Natural Systems Agriculture

by Eric Rempel

Although most of us are not farmers, all of us eat. Many of us are gardeners. If we pause to think, we all recognize the importance of food production, and by implication should have an interest in how the food we eat is produced. We all ought to think more critically about how the food we eat is produced , and to that end I want to draw attention to the field tours planned by the Natural Systems Agriculture program at the U of M this summer. The tours, of course, are intended primarily for food producers, but consumers who have an interest in how the food they consume is produced should also be interested.

Had average crop yields remained at the 1900 level the crop harvest in the year 2000 would have required nearly four times more land. Since 1900, Canadian and US crop yields have more than tripled. In France, yields have increased by a multiple of 5.2 and in China by a multiple of 3.8. Primarily, three technologies made this yield increase possible: the development of synthetic nitrogen fertilizer, the development of pest control chemicals and the breeding of plant varieties that responded to these ideal conditions.

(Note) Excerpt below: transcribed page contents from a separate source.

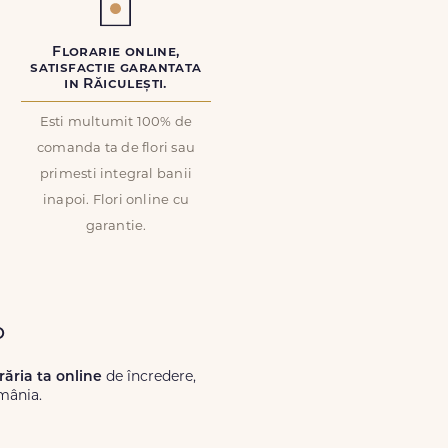
Florarie online,
satisfactie garantata
in Răiculești.
Esti multumit 100% de
comanda ta de flori sau
primesti integral banii
inapoi. Flori online cu
garantie.
o
orăria ta online
de încredere,
omânia.
Lux.ro, primești garanția unei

In 1900, agriculture used no synthetic nitrogen fertilizer. Today’s agriculture, today’s food production, is utterly dependent on it. Without synthetic nitrogen, modern agriculture would collapse. The development of synthetic nitrogen is an monumental achievement on the one hand, but on the other, it creates a disquieting vulnerability. Ironically, virtually all agricultural research today is directed either towards achieving higher yields while optimizing nitrogen or towards increasing the efficiency of the use of nitrogen. The perpetual availability of synthetic nitrogen is assumed.

But all synthetic nitrogen is manufactured today comes from natural gas, a resource in limited supply.

The only alternative to synthetic nitrogen derived from natural gas is natural nitrogen. We know of no alternative source of synthetic nitrogen. This is why the work done by the Natural Systems Agriculture program, a program run by a small group of researchers is so important.

The Natural Systems Agriculture research group has planned three field tours this summer. They are inviting us to join them July 16th and 17th to see our organic crop and soil management research. They emphasize that all are welcome!

July 16th, Carman Research Station 6:30-8:30pm

  • Mechanical weed control in cereals, dry edible beans and green manures

  • Intercropping. Cereals and oilseeds intercropped with pulses

  • Warm- season cover crops and cover crop mixtures for grazing

July 17th, Glenlea Manitoba 1:00-3:30pm

  • Visit and learn from the oldest organic crop production plots in Canada (28 years).

  • Rehabilitating “run down” organic systems with a short-term forage phase

  • Manure management in organic production

  • Overcoming soil N deficiencies in organic production through use of better performing green manure cover crops

July 17th, Libau, Manitoba 6:30-8:30pm

  • Recycling nutrients from cities back to the land for sustainable organic production

  • Nutrients include anaerobically digested municipal food waste; insect processed food waste; and struvite (nutrients extracted from municipal waste water).

  • Transitioning low productivity forage land to high productivity organic grain production

Low input agriculture may not be important to the large corporations of this world, but it is vitally important to the people who depend on a healthy environment for survival.